• [DATA EXTRACT]:
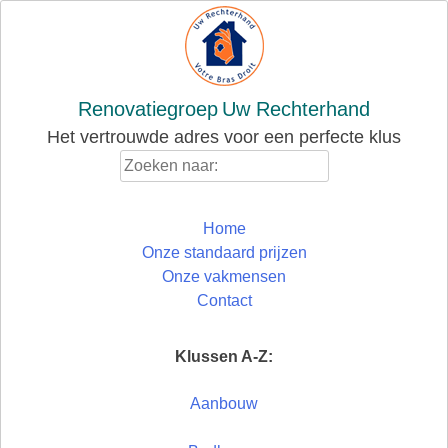
Skip
to
content
Renovatiegroep
Uw Rechterhand
Het vertrouwde adres voor een perfecte klus
Zoeken
naar:
Home
Onze standaard prijzen
Onze vakmensen
Contact
Klussen A-Z:
Aanbouw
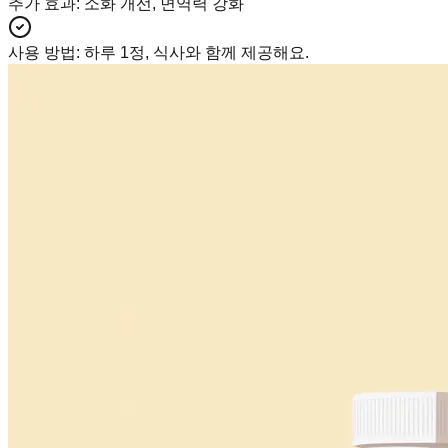
추가 효과
:
소화 개선, 면역력 강화
사용 방법
:
하루 1정, 식사와 함께 제공해요.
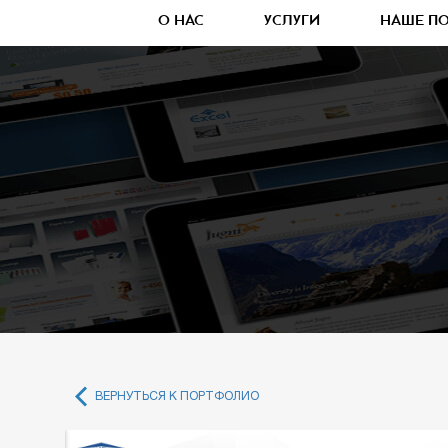
О НАС
УСЛУГИ
НАШЕ П
ВЕРНУТЬСЯ К ПОРТФОЛИО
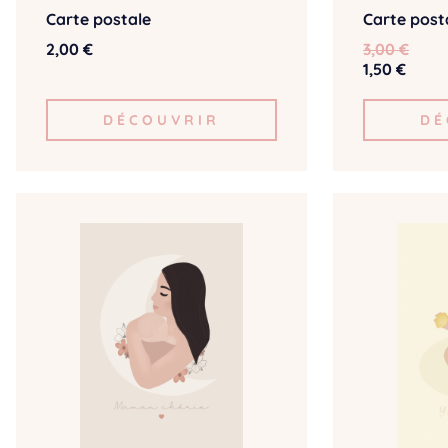
Carte postale
Carte posta
2,00 €
3,00 €
1,50 €
DÉCOUVRIR
DÉ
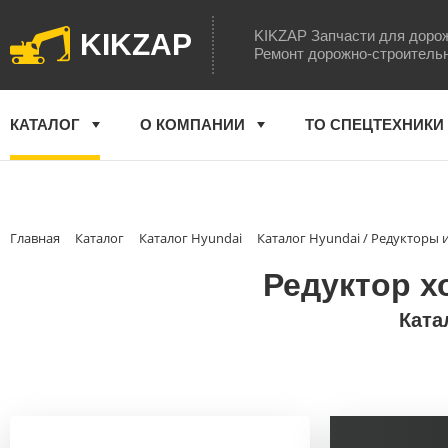
KIKZAP Запчасти для доро
KIKZAP
Ремонт дорожно-строитель
КАТАЛОГ
О КОМПАНИИ
ТО СПЕЦТЕХНИКИ
Главная
Каталог
Каталог Hyundai
Каталог Hyundai / Редукторы
Редуктор х
Ката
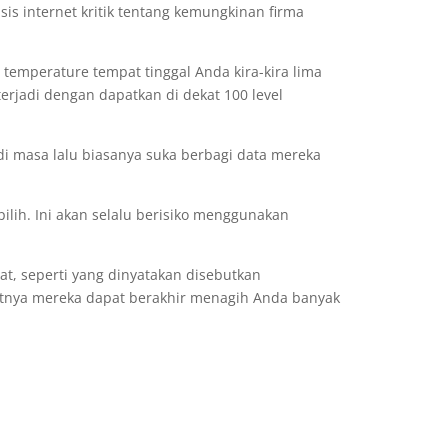
sis internet kritik tentang kemungkinan firma
emperature tempat tinggal Anda kira-kira lima
erjadi dengan dapatkan di dekat 100 level
di masa lalu biasanya suka berbagi data mereka
ilih. Ini akan selalu berisiko menggunakan
at, seperti yang dinyatakan disebutkan
utnya mereka dapat berakhir menagih Anda banyak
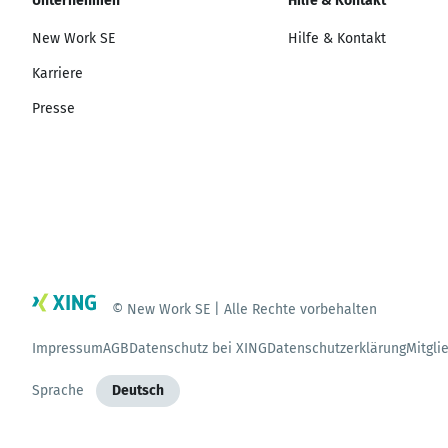
Unternehmen
Hilfe & Kontakt
New Work SE
Hilfe & Kontakt
Karriere
Presse
© New Work SE | Alle Rechte vorbehalten
Impressum
AGB
Datenschutz bei XING
Datenschutzerklärung
Mitgli
Sprache
Deutsch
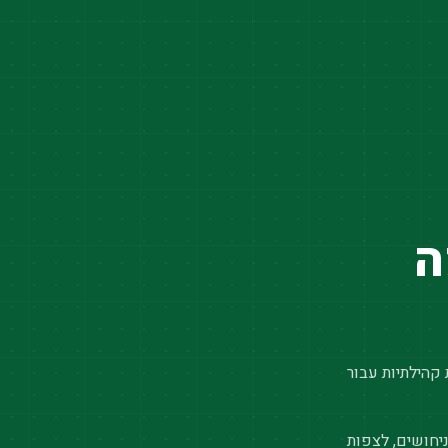
ה
 קהילתיות עבור
יחושים, לצפות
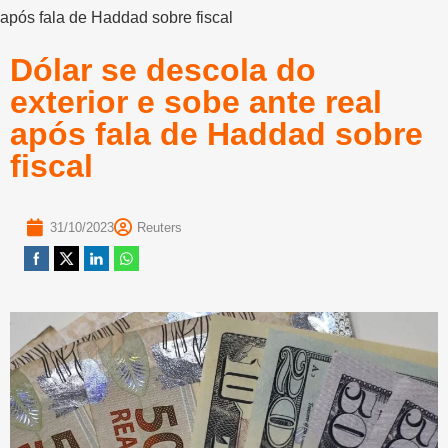
após fala de Haddad sobre fiscal
Dólar se descola do
exterior e sobe ante real
após fala de Haddad sobre
fiscal
31/10/2023
Reuters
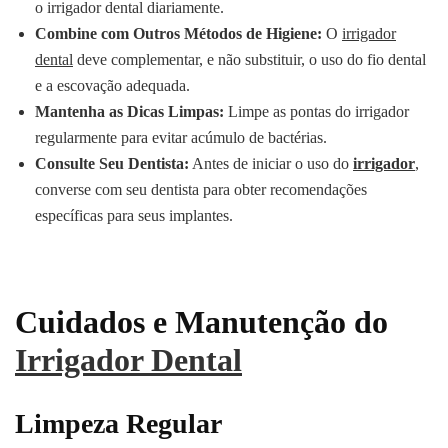
o irrigador dental diariamente.
Combine com Outros Métodos de Higiene:
O
irrigador
dental
deve complementar, e não substituir, o uso do fio dental
e a escovação adequada.
Mantenha as Dicas Limpas:
Limpe as pontas do irrigador
regularmente para evitar acúmulo de bactérias.
Consulte Seu Dentista:
Antes de iniciar o uso do
irrigador
,
converse com seu dentista para obter recomendações
específicas para seus implantes.
Cuidados e Manutenção do
Irrigador Dental
Limpeza Regular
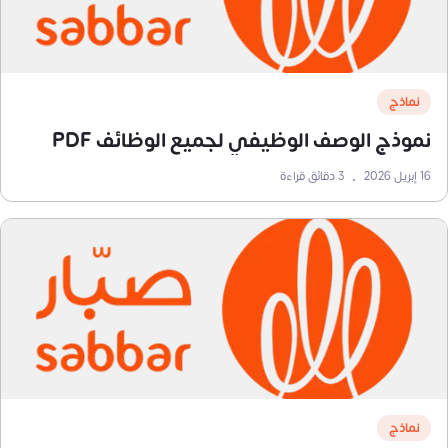
نماذج
نموذج الوصف الوظيفي لجميع الوظائف PDF
16 إبريل 2026
•
3
دقائق قراءة
نماذج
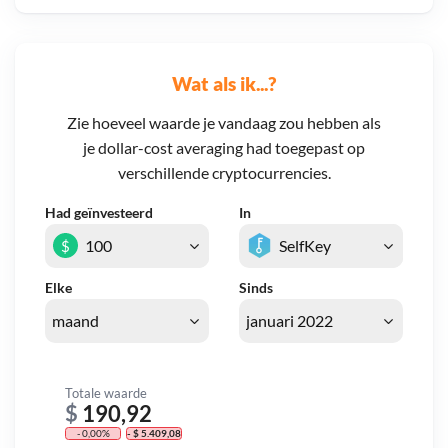
Wat als ik...?
Zie hoeveel waarde je vandaag zou hebben als
je dollar-cost averaging had toegepast op
verschillende cryptocurrencies.
Had geïnvesteerd
In
$
Elke
Sinds
Totale waarde
$
190,92
- 0,00%
- $ 5.409,08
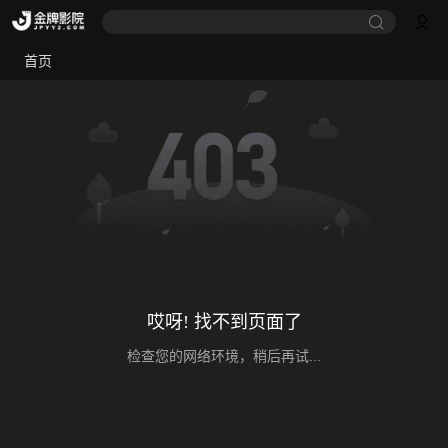
首页
哎呀! 找不到页面了
检查您的网络环境，稍后再试...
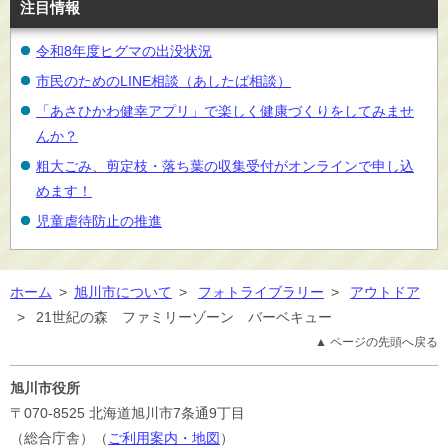
注目情報
令和8年度ヒグマの出没状況
市民のためのLINE相談（あしたば相談）
「あさひかわ健幸アプリ」で楽しく健康づくりをしてみませ
んか？
粗大ごみ、剪定枝・落ち葉の収集受付がオンラインで申し込
めます！
児童虐待防止の推進
ホーム
>
旭川市について
>
フォトライブラリー
>
アウトドア
>
21世紀の森 ファミリーゾーン バーベキュー
▲ ページの先頭へ戻る
旭川市役所
〒070-8525
北海道旭川市7条通9丁目
（総合庁舎）（
ご利用案内・地図
）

• [EXERCISE OBJECTIVE]: Give back exactly the lines from the top of the records to the line containing "específicas para seus implantes.", both included, and no pictures.

• [SOLUTION TO THE EXERCISE]:
Skip
to
content
Renovatiegroep
Uw Rechterhand
Het vertrouwde adres voor een perfecte klus
Zoeken
naar:
Home
Onze standaard prijzen
Onze vakmensen
Contact
Klussen A-Z:
Aanbouw
추가 효과
:
소화 개선, 면역력 강화
사용 방법
:
하루 1정, 식사와 함께 제공해요.
О НАС
УСЛУГИ
НАШЕ П
ВЕРНУТЬСЯ К ПОРТФОЛИО
Carte postale
Carte posta
2,00 €
3,00 €
1,50 €
DÉCOUVRIR
DÉ
KIKZAP Запчасти для доро
KIKZAP
Ремонт дорожно-строитель
КАТАЛОГ
О КОМПАНИИ
ТО СПЕЦТЕХНИКИ
Главная
Каталог
Каталог Hyundai
Каталог Hyundai / Редукторы
Редуктор х
Ката
sis internet kritik tentang kemungkinan firma
emperature tempat tinggal Anda kira-kira lima
erjadi dengan dapatkan di dekat 100 level
di masa lalu biasanya suka berbagi data mereka
ilih. Ini akan selalu berisiko menggunakan
at, seperti yang dinyatakan disebutkan
utnya mereka dapat berakhir menagih Anda banyak
Unternehmen
Hilfe & Kontakt
New Work SE
Hilfe & Kontakt
Karriere
Presse
© New Work SE | Alle Rechte vorbehalten
Impressum
AGB
Datenschutz bei XING
Datenschutzerklärung
Mitgli
Sprache
Deutsch
ה
 קהילתיות עבור
יחושים, לצפות
após fala de Haddad sobre fiscal
Dólar se descola do
exterior e sobe ante real
após fala de Haddad sobre
fiscal
31/10/2023
Reuters
o irrigador dental diariamente.
Combine com Outros Métodos de Higiene:
O
irrigador
dental
deve complementar, e não substituir, o uso do fio dental
e a escovação adequada.
Mantenha as Dicas Limpas:
Limpe as pontas do irrigador
regularmente para evitar acúmulo de bactérias.
Consulte Seu Dentista:
Antes de iniciar o uso do
irrigador
,
converse com seu dentista para obter recomendações
específicas para seus implantes.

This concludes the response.